Judge cuts prison time in UNC football players' assault
Posted November 21, 2008 11:52 a.m. EST
Updated November 21, 2008 4:54 p.m. EST
Hillsborough, N.C. — An Orange County judge on Friday lopped several years off the prison sentence he had handed down this week against a Durham man who was convicted of tying up and robbing three University of North Carolina football players last year.
Michael Troy Lewis, 33, was convicted Tuesday of two counts each of felony conspiracy and first-degree kidnapping and one count each of common law robbery and assault on a government official. He was acquitted of a second count of assault on a government official.
The charges stemmed from a Dec. 16, 2007, incident in which a UNC player invited Lewis and two women to a Chapel Hill apartment after the player had been drinking for the night. At the apartment, the player and two teammates were tied up with belts, ties and stereo speaker wires while Lewis robbed the apartment.
One of the players said a woman fondled him while he was tied up and that Lewis held a knife to his throat when he resisted.
After a jury found Lewis guilty, Superior Court Judge Carl Fox sentenced him to 371 months in prison, which is almost 31 years behind bars.
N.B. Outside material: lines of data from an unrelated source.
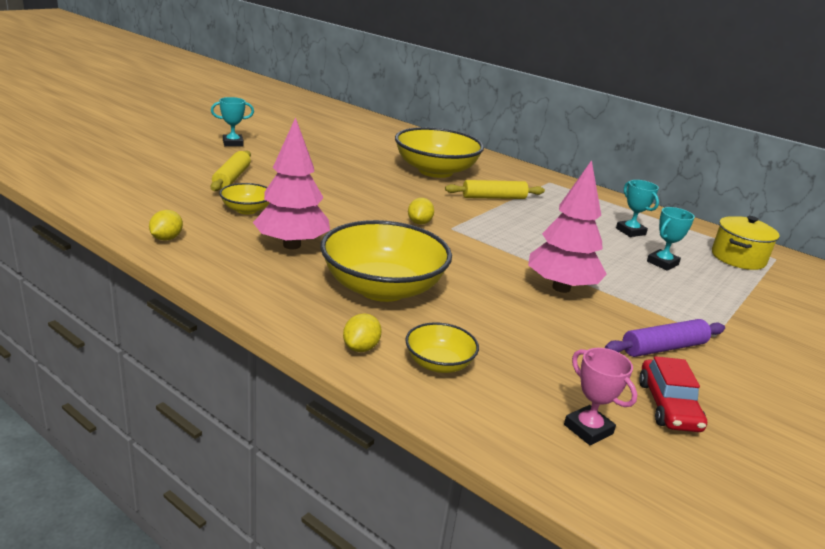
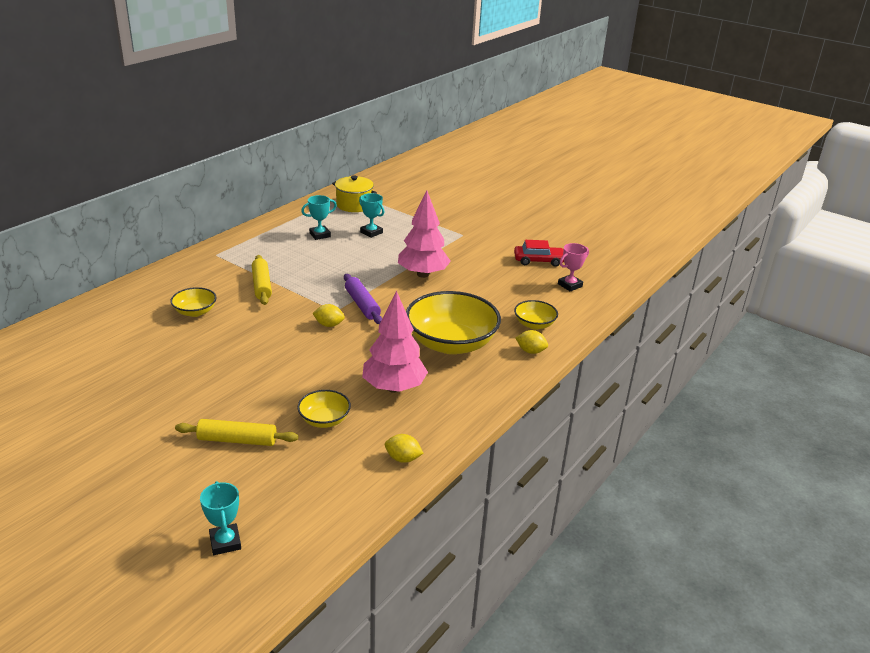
camera: 90 degrees left, 5 degrees up
turquoise trophy [211,97,254,147] -> turquoise trophy moved to [200,481,241,555]
yellow bowl [395,127,484,178] -> yellow bowl [171,287,217,317], size x0.49
purple rolling pin [605,319,725,357] -> purple rolling pin moved to [344,274,382,324]

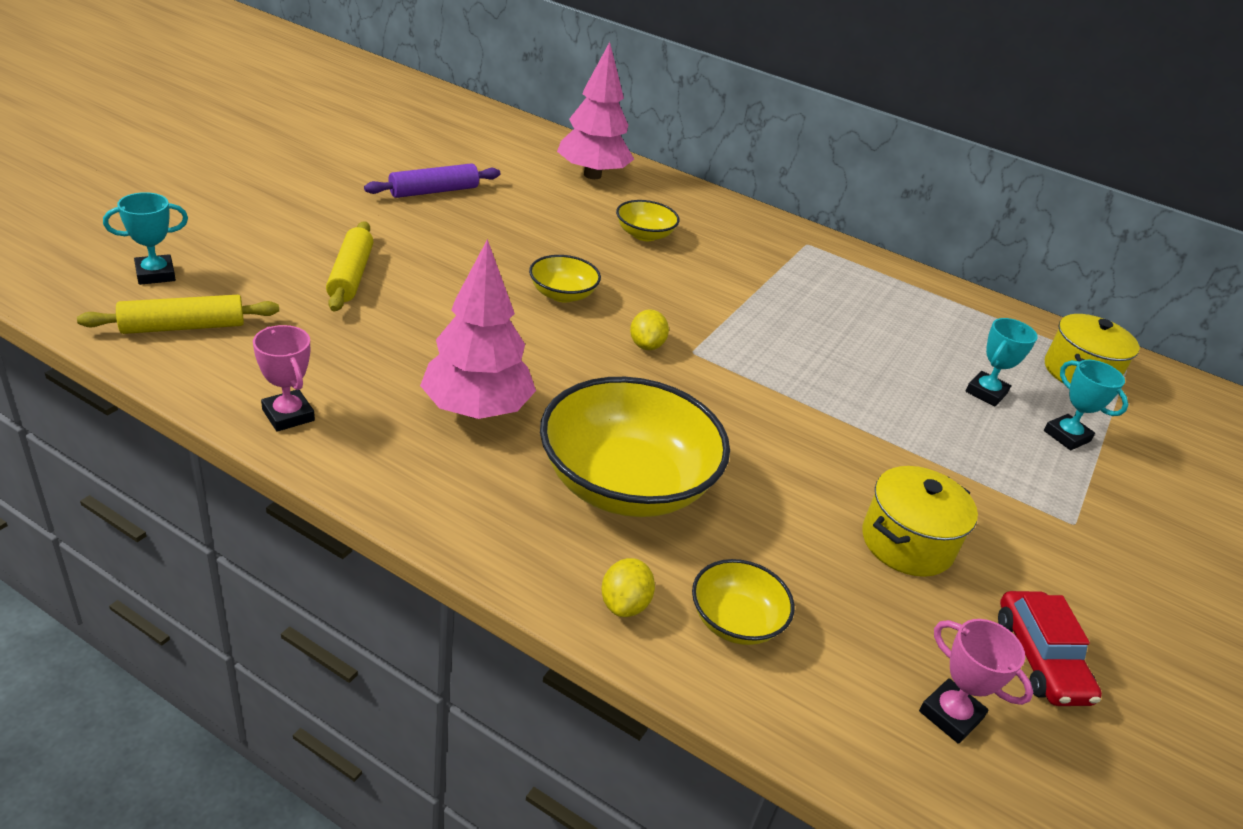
camera: 80 degrees right, 5 degrees up
yellow rolling pin [252,255,272,305] -> yellow rolling pin moved to [77,295,279,334]
yellow bowl [298,390,351,428] -> yellow bowl moved to [529,255,601,303]
turquoise trophy [301,195,337,240] -> turquoise trophy moved to [1044,360,1128,450]
purple rolling pin [344,274,382,324] -> purple rolling pin moved to [364,164,500,198]
yellow lemon [385,434,423,463] -> pink trophy [253,325,315,432]
pink tree [398,190,451,278] -> pink tree moved to [557,42,634,179]
none -> yellow pot [862,466,978,577]

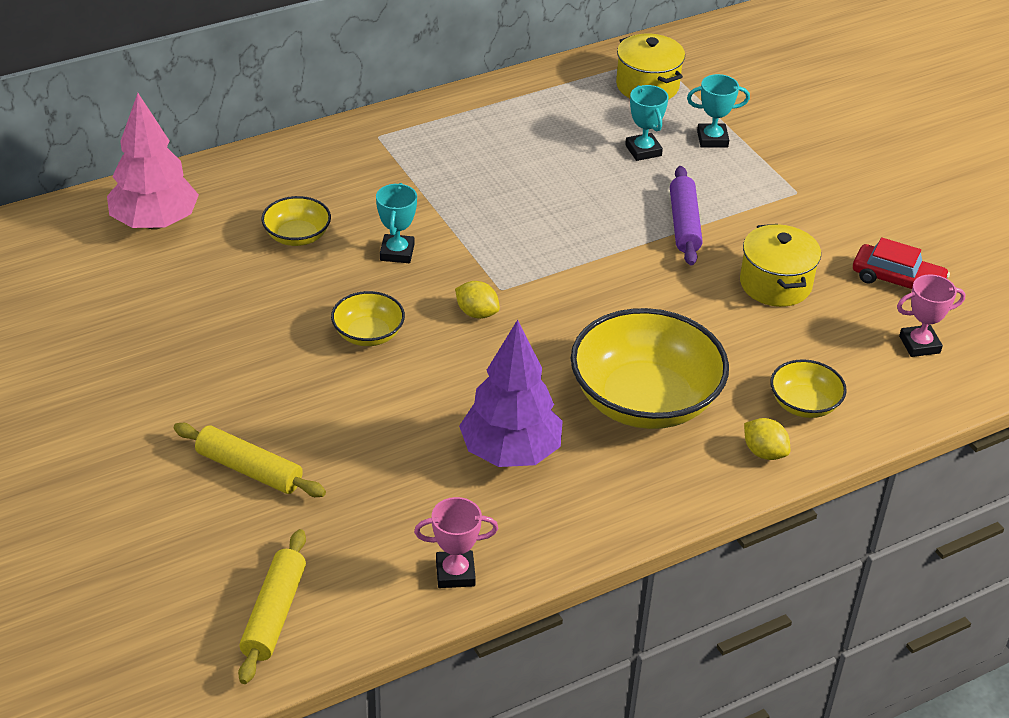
camera: 55 degrees left, 5 degrees up
turquoise trophy [103,192,188,285] -> turquoise trophy moved to [376,183,417,263]
purple rolling pin [364,164,500,198] -> purple rolling pin moved to [670,166,703,265]
pink tree [420,239,536,419] -> purple tree [459,320,563,467]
After the sentencing, Fox said Friday, he spoke with the father of one of the football players. The man, who happens to be a defense attorney, said he thought the sentence was excessive, noting that he had hoped Lewis would get between 13 and 16 years in prison.
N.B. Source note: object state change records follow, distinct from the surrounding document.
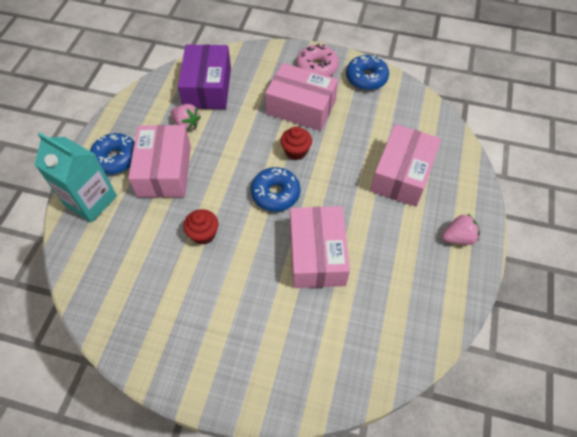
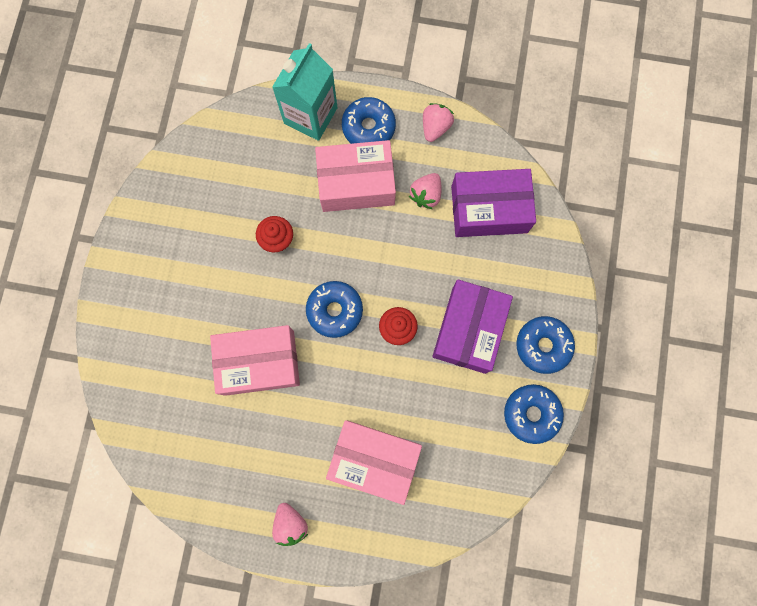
camera: 85 degrees right, 20 degrees up
pink box [265,63,338,131] -> purple box [432,280,513,374]
pink donut [296,43,339,76] -> blue donut [516,316,575,374]
none -> pink strawberry [423,103,454,142]

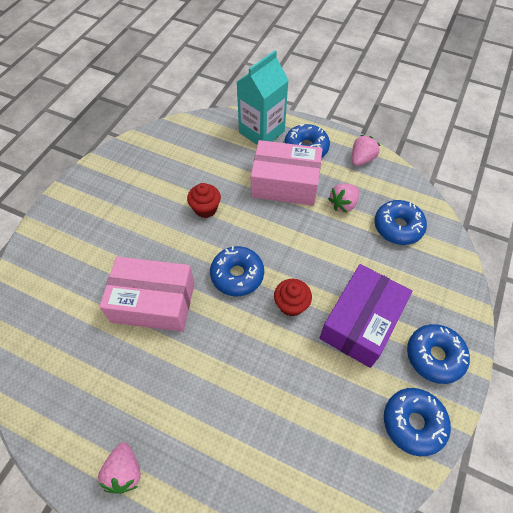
camera: 15 degrees right, 20 degrees down
pink box [326,420,422,505] -> none
purple box [451,169,536,237] -> blue donut [374,200,427,245]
Fox said he thought about the matter for a couple of days and decided to consolidate some of the charges against Lewis instead of stacking sentences on top of each other.
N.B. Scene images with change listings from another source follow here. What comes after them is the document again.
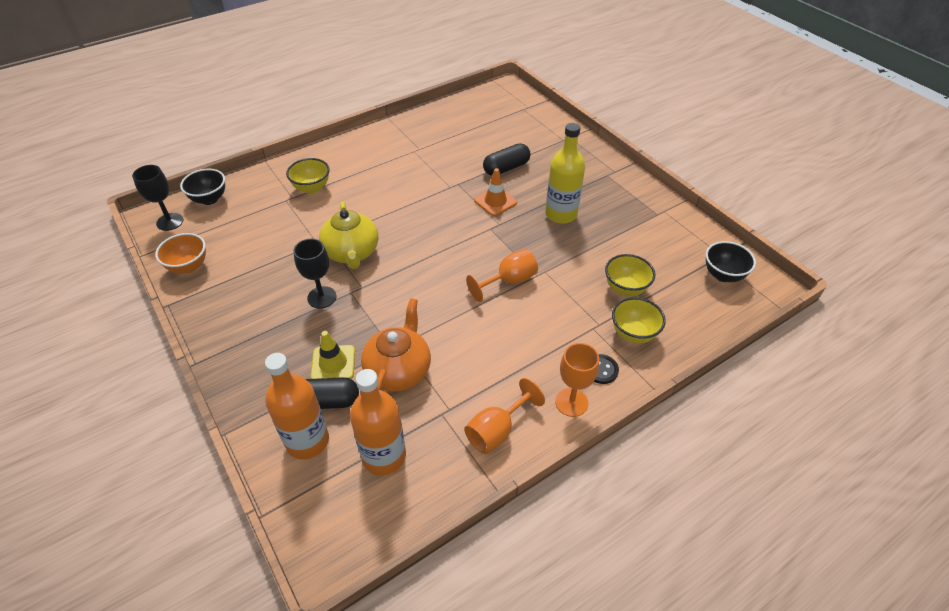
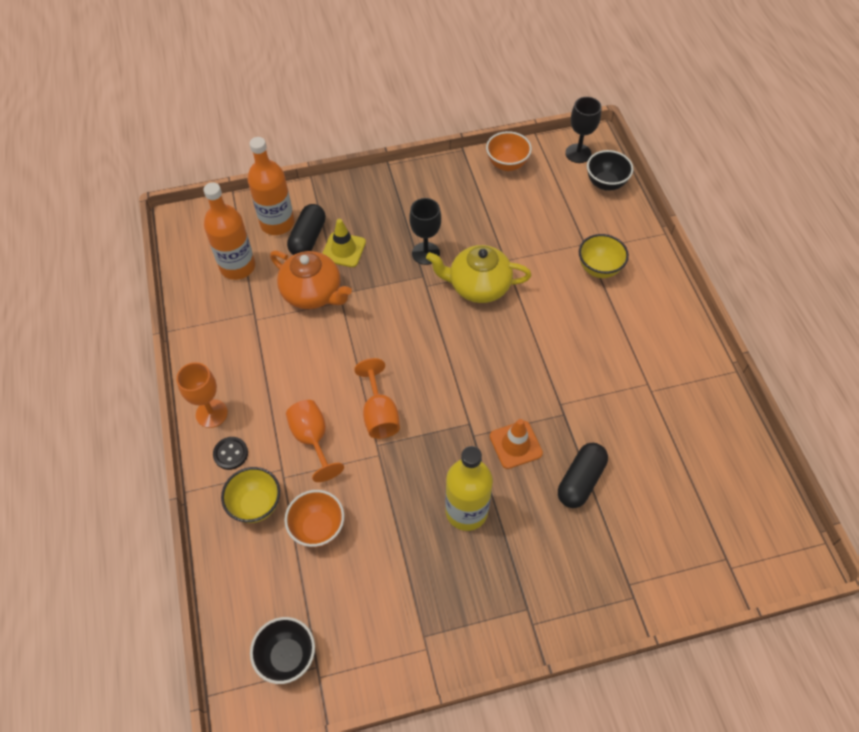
camera: 110 degrees right, 10 degrees up
orange goblet [464,378,545,454] -> orange goblet moved to [286,400,344,482]
black capsule [483,143,531,176] -> black capsule turned 45 degrees clockwise [558,443,608,508]
yellow bowl [605,254,655,296] -> orange bowl [284,490,344,547]

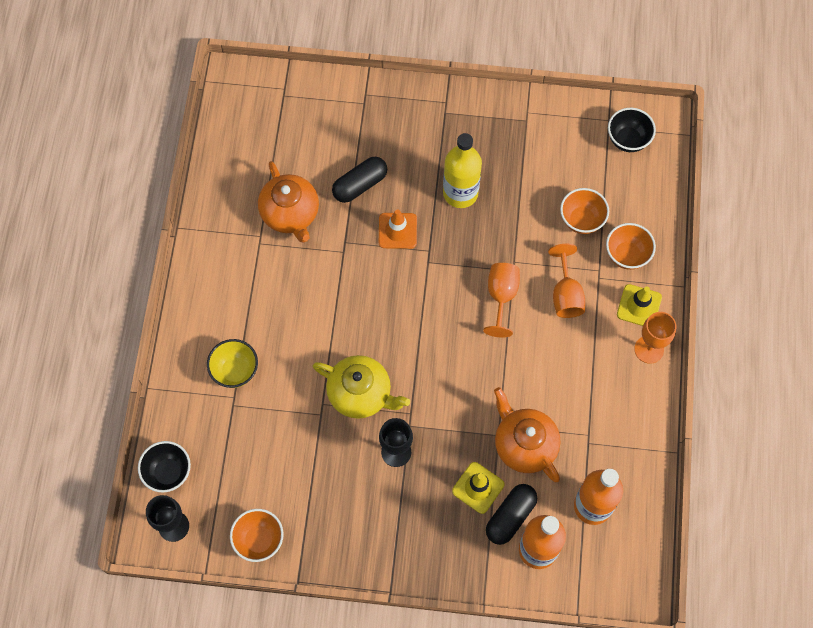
camera: 160 degrees left, 10 degrees up
black button [213,437,248,470] -> yellow traffic cone [617,284,662,326]
yellow bowl [221,467,280,523] -> orange bowl [606,223,656,270]
none -> orange teapot [258,161,319,243]

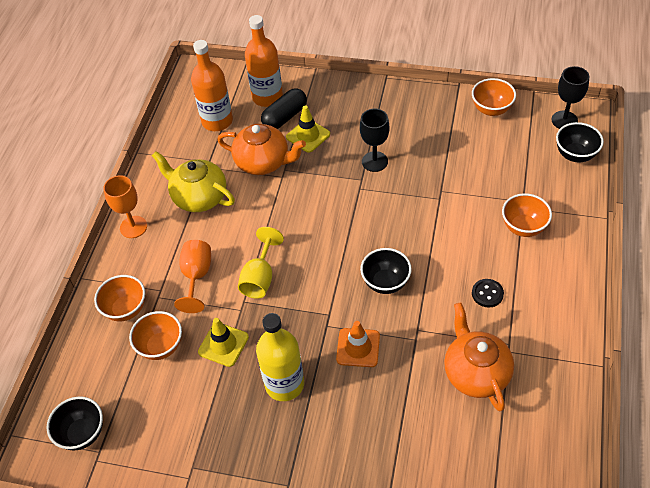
camera: 170 degrees left, 15 degrees down
yellow bowl [207,339,258,388] -> orange bowl [502,193,552,237]
yellow teapot [313,355,410,419] -> yellow teapot moved to [152,151,235,212]
black capsule [332,157,387,203] -> none
orange goblet [483,263,520,337] -> yellow goblet [238,227,284,299]
orange teapot [494,387,561,482] -> orange teapot turned 45 degrees counterclockwise [217,124,306,175]
yellow traffic cone [617,284,662,326] -> yellow traffic cone moved to [198,318,249,367]
none -> black bowl [360,248,412,294]
none -> black button [472,279,504,307]

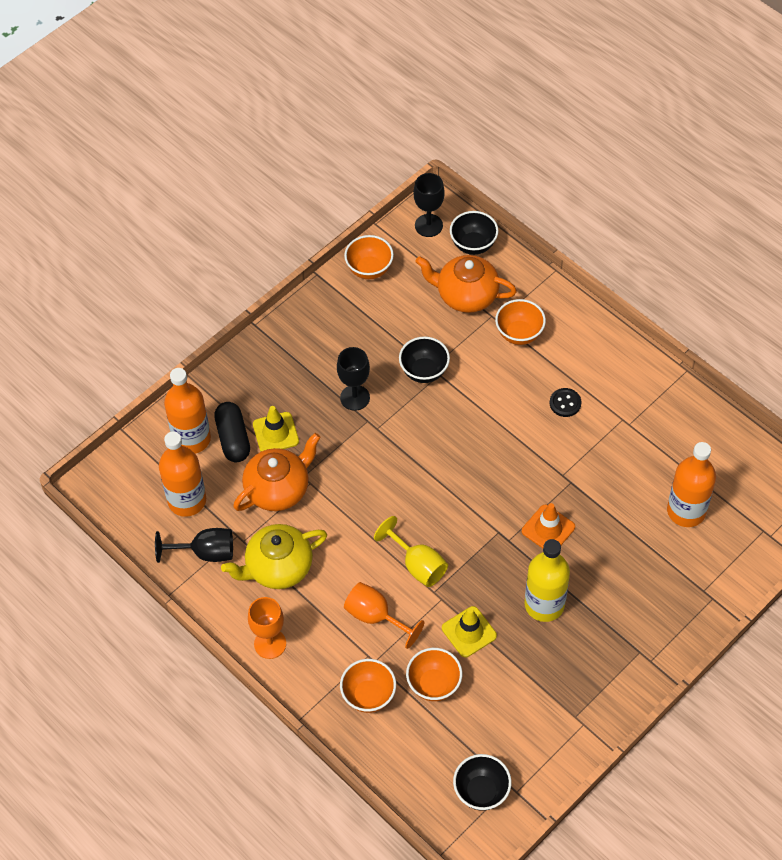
camera: 60 degrees left, 5 degrees up
black bowl [360,248,412,294] -> black bowl moved to [399,337,450,383]
orange teapot [444,303,514,411] -> orange teapot moved to [415,255,517,313]
none -> black goblet [155,528,233,563]
none -> orange bottle [667,442,716,527]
"Sometimes, when you’re sentencing someone in months, you don’t really realize how many years (that translates to)," he said Friday. "It was not my intention to have Mr Lewis in prison until he’s 60 or 65 years old. There’s a point when basically we’re punishing the taxpayers as much as Mr. Lewis (by keeping him in prison)."
Lewis will now serve consecutive 93- to 129-month sentences on the conspiracy and kidnapping charges, as well as 13 to 16 months for robbery and 150 days for assault. He also will receive credit for the 338 days spent in jail awaiting trial.
The change cuts his sentence from almost 31 years to between 17 and 23¼ years.
Lewis also will have to reimburse the state for nearly $7,000 in legal fees upon his release, and Fox recommended that he participate in available educational programs in prison and that he take part in a work-release program when eligible.
"Truthfully, it’s the first time I’ve ever resentenced somebody in almost four years on the bench," Fox said.
Lewis thanked Fox for reconsidering the sentence.
"When I left here (Tuesday), I kept asking God, 'Why?'” he said. “It made me turn to God more than what I had been turning. Thank you for resentencing me and giving me another life as far as spiritually.”
Monique Jenice Taylor, 29, is charged with one count each of criminal conspiracy, first-degree kidnapping, first-degree sexual offense and resisting a public officer in the case. She will be tried separately.
Tnikia Monta Washington, 30, is charged with resisting a public officer in the case.